*EXERCISE DIRECTIONS*. Present each line of the entries below that holds the word "bold".

Extracted records:
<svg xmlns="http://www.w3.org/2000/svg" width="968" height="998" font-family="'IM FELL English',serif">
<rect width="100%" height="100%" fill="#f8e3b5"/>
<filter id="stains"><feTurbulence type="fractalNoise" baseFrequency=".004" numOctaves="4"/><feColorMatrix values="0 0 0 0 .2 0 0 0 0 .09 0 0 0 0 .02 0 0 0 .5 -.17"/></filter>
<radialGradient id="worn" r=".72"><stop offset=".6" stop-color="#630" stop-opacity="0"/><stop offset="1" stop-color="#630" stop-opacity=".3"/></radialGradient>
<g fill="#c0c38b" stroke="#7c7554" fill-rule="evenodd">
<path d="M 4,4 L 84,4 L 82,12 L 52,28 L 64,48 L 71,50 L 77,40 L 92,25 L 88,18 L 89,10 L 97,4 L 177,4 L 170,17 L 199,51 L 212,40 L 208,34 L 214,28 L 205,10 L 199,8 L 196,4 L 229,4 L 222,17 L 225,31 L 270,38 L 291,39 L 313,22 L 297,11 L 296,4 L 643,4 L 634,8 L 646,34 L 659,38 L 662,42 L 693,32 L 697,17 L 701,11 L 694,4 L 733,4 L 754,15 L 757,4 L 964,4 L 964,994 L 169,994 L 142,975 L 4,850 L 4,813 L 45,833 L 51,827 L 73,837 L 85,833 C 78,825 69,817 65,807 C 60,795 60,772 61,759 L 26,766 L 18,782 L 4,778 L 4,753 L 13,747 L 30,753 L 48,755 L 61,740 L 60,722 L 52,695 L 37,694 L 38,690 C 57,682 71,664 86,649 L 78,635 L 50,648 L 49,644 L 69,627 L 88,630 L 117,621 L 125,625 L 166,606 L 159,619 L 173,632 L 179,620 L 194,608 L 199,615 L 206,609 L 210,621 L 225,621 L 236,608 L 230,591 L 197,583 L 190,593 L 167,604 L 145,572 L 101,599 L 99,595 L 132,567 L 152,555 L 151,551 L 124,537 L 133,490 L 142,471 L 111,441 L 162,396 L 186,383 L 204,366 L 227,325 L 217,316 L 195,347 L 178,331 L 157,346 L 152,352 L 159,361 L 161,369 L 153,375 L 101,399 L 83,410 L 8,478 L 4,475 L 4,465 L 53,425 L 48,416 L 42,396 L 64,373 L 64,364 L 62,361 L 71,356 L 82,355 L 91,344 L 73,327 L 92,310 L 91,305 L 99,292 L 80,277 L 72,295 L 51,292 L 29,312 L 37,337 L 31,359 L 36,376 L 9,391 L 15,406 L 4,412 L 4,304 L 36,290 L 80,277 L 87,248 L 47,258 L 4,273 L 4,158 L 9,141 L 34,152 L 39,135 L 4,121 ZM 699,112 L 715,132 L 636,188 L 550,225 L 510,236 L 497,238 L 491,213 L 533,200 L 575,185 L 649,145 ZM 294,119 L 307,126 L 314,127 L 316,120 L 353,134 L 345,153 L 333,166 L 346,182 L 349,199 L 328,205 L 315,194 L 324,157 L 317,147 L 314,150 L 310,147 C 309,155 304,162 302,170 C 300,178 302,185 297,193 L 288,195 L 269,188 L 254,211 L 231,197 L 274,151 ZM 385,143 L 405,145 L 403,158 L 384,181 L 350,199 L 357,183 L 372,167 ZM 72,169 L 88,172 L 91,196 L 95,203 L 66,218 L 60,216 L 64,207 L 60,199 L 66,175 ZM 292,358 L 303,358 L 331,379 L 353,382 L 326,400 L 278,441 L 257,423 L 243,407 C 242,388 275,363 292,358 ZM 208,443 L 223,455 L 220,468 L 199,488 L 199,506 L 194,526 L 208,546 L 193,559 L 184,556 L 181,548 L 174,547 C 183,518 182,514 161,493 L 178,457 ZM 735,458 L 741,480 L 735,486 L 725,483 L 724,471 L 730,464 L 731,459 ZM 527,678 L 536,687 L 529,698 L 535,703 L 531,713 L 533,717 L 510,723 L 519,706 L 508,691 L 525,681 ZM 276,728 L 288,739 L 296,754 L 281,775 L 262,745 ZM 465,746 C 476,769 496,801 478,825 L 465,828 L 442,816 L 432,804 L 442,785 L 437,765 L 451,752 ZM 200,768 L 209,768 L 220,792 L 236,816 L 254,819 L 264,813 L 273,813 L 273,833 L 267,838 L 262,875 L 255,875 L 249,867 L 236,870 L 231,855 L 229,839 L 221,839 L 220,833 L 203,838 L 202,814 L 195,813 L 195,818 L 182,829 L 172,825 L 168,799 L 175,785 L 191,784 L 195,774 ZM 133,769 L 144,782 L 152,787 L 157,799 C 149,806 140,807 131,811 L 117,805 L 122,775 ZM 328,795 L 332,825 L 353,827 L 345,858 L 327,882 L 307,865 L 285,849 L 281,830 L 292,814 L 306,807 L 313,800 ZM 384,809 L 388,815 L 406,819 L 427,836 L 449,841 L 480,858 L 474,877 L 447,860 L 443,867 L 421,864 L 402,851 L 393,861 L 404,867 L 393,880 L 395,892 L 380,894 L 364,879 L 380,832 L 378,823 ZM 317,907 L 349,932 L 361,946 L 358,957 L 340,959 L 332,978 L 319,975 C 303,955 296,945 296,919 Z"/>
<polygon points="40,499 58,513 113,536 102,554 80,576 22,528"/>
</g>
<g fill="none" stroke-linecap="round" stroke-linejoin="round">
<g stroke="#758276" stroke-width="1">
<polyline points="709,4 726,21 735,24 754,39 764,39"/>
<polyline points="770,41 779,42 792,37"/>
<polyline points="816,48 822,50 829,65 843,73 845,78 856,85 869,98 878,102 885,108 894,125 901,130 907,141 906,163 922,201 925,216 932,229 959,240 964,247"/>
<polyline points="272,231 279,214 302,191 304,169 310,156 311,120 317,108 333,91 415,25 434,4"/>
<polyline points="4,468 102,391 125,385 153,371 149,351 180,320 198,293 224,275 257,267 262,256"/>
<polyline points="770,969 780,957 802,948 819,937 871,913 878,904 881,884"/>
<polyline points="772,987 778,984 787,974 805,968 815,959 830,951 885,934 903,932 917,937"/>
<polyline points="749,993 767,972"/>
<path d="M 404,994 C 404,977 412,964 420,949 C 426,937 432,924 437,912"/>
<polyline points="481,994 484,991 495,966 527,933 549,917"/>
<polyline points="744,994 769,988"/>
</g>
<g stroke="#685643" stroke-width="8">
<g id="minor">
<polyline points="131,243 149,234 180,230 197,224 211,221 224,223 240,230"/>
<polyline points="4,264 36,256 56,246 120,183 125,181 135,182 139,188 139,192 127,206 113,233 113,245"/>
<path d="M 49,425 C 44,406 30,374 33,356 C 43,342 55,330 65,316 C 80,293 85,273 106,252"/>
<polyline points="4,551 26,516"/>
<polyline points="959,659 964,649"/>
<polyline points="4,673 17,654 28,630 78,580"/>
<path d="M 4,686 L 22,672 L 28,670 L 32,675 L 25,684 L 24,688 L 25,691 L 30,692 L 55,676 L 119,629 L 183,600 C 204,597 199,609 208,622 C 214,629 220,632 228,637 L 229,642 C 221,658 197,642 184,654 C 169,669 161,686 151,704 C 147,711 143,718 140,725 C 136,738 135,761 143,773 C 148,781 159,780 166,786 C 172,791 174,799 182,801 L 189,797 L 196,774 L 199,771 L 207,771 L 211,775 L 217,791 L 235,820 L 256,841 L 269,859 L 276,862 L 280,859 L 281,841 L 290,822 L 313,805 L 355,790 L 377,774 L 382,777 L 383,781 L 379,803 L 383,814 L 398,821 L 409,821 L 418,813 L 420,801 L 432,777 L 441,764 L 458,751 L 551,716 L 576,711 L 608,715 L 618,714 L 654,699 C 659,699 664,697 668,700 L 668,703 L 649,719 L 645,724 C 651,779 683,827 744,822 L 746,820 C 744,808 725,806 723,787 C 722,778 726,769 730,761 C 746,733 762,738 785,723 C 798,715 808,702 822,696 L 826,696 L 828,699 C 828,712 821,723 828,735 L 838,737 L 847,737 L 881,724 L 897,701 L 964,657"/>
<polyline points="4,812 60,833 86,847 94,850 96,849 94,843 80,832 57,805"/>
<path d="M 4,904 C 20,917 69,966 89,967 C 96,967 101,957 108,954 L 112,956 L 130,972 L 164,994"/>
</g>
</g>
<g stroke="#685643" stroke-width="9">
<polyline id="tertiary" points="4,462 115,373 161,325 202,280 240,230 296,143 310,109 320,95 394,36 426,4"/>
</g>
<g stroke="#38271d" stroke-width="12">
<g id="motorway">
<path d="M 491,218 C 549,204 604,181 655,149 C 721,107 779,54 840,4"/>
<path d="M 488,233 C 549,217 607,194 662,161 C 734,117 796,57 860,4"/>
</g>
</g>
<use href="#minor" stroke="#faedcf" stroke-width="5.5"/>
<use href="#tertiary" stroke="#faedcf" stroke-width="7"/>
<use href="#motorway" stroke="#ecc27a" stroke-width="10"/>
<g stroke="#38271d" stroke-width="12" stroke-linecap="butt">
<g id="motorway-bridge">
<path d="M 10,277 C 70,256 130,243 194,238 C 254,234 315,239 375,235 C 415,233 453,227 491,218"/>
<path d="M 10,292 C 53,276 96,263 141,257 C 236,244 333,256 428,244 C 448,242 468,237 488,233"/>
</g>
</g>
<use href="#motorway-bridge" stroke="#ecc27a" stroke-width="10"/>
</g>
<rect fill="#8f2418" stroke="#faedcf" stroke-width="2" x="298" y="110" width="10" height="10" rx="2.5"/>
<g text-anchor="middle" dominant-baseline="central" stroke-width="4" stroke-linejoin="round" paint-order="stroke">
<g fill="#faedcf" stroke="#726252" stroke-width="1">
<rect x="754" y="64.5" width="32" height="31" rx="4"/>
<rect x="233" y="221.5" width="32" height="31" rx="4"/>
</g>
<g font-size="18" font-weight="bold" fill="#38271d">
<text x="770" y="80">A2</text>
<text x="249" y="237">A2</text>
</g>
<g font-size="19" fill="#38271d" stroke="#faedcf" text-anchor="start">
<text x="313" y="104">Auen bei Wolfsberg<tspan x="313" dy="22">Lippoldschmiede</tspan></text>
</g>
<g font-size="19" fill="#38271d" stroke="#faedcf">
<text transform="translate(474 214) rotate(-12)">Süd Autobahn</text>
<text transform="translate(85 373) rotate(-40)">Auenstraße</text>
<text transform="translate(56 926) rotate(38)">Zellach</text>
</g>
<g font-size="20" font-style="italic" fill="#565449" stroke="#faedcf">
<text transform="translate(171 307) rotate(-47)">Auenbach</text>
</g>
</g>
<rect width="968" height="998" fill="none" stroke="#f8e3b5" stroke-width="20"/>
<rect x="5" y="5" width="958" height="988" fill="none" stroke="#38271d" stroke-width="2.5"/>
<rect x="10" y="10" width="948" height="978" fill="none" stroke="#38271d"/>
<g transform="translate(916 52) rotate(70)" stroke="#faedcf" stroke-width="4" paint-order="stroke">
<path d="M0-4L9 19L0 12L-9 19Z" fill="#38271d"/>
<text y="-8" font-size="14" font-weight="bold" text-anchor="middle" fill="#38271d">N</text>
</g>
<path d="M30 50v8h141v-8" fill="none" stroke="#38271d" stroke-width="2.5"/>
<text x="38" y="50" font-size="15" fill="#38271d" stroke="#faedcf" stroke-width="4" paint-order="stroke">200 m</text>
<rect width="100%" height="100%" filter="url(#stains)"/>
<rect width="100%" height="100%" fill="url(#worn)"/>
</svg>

*FINISHED TASK*.
<g font-size="18" font-weight="bold" fill="#38271d">
<text y="-8" font-size="14" font-weight="bold" text-anchor="middle" fill="#38271d">N</text>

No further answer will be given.